On November 10, 2010, Hessman was outrighted by the Mets, but refused the assignment and became a free agent. Hessman signed with the Orix Buffaloes of Nippon Professional Baseball for the 2011 season. He appeared in 48 games for Orix, batting .192 with 6 home runs and 14 RBI. In 2012, Hessman played with the Oklahoma City RedHawks, Triple-A affiliate of the Houston Astros, and hit .231 with 35 home runs and 78 RBI in 123 games.

In late November 2012, the Cincinnati Reds signed Hessman to a minor league deal. He was assigned to the Triple-A Louisville Bats, and played the entire 2013 season with the team, batting .240 with 25 home runs and 56 RBI. Hessman rejoined the Tigers organization in late 2013, and on June 30, 2014, while playing with Toledo, hit his 259th International League home run, setting the career record for that league. Hessman hit .248 in 116 games with Toledo that season, along with 28 home runs and 64 RBI. In the offseason, he played in 14 games for the Tigres de Aragua of the Venezuelan Winter League, as well as 6 games for the Tomateros de Culiacán of the Mexican Pacific Winter League.

On August 3, 2015, while playing for the Mud Hens, Hessman hit his 433rd career home run – a grand slam – off Dustin McGowan of the Lehigh Valley IronPigs, setting a new minor league baseball record for the most home runs in a career, surpassing the 78-year-old record set by Buzz Arlett of the Oakland Oaks in 1937. Hessman is one of only six players in history to hit over 400 home runs in the minor leagues.

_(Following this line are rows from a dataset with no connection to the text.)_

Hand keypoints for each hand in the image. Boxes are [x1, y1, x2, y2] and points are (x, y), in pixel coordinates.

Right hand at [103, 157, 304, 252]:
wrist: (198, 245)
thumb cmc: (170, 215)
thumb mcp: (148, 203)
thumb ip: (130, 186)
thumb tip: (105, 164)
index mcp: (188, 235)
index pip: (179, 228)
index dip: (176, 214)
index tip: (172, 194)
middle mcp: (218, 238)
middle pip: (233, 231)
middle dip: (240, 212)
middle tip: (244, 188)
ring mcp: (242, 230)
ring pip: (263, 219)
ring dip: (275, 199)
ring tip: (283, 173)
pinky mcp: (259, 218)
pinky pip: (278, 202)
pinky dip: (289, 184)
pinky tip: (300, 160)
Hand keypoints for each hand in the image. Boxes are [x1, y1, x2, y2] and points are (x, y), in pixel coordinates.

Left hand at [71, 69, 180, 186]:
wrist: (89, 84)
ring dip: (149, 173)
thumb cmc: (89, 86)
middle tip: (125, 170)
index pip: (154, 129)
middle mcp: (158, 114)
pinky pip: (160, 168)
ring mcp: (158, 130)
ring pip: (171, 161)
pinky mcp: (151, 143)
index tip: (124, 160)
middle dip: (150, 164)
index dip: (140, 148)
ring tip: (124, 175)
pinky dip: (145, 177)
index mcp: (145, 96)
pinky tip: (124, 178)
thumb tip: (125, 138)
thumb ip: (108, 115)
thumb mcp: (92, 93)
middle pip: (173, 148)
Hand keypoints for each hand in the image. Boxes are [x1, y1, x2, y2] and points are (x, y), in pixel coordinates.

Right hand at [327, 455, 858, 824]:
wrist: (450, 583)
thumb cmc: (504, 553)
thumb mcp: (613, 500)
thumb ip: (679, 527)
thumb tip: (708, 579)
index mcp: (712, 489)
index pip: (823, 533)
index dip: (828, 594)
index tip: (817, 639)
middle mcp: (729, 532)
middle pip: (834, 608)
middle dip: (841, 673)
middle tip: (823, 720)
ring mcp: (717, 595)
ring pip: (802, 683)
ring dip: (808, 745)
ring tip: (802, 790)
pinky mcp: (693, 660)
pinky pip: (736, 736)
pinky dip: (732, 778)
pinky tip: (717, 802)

On November 28, 2015, Hessman announced his retirement.

==Coaching career==
On December 3, 2015, less than a month after announcing his retirement from professional baseball, Hessman was named the hitting coach for the Low-A Connecticut Tigers for the 2016 season. He was named the hitting coach for the Single-A West Michigan Whitecaps for the 2017 season, and coached the Mesa Solar Sox of the Arizona Fall League after the regular season. In 2018, Hessman was the hitting coach for the Erie SeaWolves. Hessman served as a hitting coach for the Toledo Mud Hens beginning with the 2019 season. On June 12, 2021, Hessman was promoted to assistant hitting coach for the Detroit Tigers. Hessman went back to being the hitting coach for the Toledo Mud Hens in the beginning of the 2023 season. On May 5, 2026, Hessman will serve as the Toledo Mud Hens interim manager after the Tigers fire Gabe Alvarez as the Mud Hens manager due to a violation of club policy. Hessman had a 3–3 record as the Toledo Mud Hens interim manager Gary Jones will be the Toledo Mud Hens new manager replacing interim manager Hessman starting May 12, 2026.